## Problem to work on
Where the word "BAMONA" occurs in a line of the data, return the whole line.

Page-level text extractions

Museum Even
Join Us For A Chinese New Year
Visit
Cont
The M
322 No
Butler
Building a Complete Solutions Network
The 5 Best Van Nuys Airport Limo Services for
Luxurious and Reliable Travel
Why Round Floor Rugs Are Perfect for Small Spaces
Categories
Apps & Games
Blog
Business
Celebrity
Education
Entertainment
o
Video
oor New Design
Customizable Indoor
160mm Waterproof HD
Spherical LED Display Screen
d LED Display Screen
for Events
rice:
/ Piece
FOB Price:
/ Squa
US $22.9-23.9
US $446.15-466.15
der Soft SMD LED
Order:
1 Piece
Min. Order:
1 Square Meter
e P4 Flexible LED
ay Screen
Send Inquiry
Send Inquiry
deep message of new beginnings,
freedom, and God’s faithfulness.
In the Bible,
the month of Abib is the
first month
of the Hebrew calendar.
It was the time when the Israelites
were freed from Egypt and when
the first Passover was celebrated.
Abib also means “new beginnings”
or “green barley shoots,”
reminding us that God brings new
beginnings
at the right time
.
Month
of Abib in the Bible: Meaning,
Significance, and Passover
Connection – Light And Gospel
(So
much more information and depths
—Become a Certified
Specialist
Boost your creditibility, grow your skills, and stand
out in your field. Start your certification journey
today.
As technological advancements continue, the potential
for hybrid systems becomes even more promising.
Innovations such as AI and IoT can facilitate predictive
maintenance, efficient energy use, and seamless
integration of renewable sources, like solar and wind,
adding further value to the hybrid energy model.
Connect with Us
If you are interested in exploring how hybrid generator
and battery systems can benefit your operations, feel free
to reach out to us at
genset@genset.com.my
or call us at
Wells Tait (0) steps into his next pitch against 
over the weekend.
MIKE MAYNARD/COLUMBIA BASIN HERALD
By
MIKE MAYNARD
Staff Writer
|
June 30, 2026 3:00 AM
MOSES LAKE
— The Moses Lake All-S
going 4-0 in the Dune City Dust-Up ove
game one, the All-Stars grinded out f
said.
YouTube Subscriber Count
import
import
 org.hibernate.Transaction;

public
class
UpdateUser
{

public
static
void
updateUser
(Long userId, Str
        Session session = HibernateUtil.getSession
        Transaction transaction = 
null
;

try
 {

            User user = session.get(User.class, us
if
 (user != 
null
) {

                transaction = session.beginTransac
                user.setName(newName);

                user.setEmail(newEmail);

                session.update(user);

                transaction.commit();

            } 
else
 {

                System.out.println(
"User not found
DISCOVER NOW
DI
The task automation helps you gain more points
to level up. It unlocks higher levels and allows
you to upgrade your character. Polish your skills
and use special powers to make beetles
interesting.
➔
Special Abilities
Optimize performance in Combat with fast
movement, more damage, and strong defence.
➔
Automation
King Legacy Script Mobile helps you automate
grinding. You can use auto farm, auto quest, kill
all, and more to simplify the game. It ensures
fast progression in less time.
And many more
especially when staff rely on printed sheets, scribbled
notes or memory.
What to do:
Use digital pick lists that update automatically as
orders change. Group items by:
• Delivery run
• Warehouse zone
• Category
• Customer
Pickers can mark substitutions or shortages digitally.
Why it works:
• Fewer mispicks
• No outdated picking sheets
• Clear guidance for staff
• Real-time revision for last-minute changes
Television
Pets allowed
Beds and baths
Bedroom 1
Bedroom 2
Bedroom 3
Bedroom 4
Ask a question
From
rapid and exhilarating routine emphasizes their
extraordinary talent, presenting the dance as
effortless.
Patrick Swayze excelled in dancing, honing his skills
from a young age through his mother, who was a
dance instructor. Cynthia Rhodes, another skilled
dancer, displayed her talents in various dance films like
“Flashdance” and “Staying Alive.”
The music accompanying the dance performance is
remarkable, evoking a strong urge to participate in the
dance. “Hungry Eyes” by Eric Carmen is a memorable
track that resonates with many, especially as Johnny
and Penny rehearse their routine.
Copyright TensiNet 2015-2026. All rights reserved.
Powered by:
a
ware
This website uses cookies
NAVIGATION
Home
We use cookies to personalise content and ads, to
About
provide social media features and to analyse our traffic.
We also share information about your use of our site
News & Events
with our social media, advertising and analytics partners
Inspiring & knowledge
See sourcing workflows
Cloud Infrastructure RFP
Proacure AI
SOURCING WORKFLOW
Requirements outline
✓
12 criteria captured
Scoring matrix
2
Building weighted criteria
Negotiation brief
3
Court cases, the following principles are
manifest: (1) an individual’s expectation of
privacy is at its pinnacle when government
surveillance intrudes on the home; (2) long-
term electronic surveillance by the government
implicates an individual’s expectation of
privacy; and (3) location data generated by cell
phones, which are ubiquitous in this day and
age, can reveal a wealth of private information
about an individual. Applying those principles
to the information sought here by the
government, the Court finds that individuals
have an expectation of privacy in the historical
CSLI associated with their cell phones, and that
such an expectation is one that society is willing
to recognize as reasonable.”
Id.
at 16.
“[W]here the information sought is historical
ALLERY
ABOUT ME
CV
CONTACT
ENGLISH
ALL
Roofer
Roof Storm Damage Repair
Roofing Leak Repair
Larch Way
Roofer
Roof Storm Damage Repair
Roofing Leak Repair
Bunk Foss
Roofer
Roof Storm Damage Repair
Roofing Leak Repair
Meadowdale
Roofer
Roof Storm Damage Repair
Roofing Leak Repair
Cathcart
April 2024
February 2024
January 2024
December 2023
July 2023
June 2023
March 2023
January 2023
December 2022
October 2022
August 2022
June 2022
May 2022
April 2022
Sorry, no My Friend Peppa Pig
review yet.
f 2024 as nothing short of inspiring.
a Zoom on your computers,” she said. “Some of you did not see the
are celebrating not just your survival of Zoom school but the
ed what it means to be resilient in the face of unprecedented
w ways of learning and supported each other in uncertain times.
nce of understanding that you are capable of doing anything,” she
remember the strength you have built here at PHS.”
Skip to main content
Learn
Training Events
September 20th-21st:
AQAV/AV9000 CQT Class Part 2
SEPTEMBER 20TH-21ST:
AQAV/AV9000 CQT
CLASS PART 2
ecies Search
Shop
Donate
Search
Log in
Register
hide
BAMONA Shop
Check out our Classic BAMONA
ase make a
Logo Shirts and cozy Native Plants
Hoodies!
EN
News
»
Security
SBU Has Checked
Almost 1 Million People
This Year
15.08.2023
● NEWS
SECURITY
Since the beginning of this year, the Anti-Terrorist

## Response to the task
BAMONA Shop
Check out our Classic BAMONA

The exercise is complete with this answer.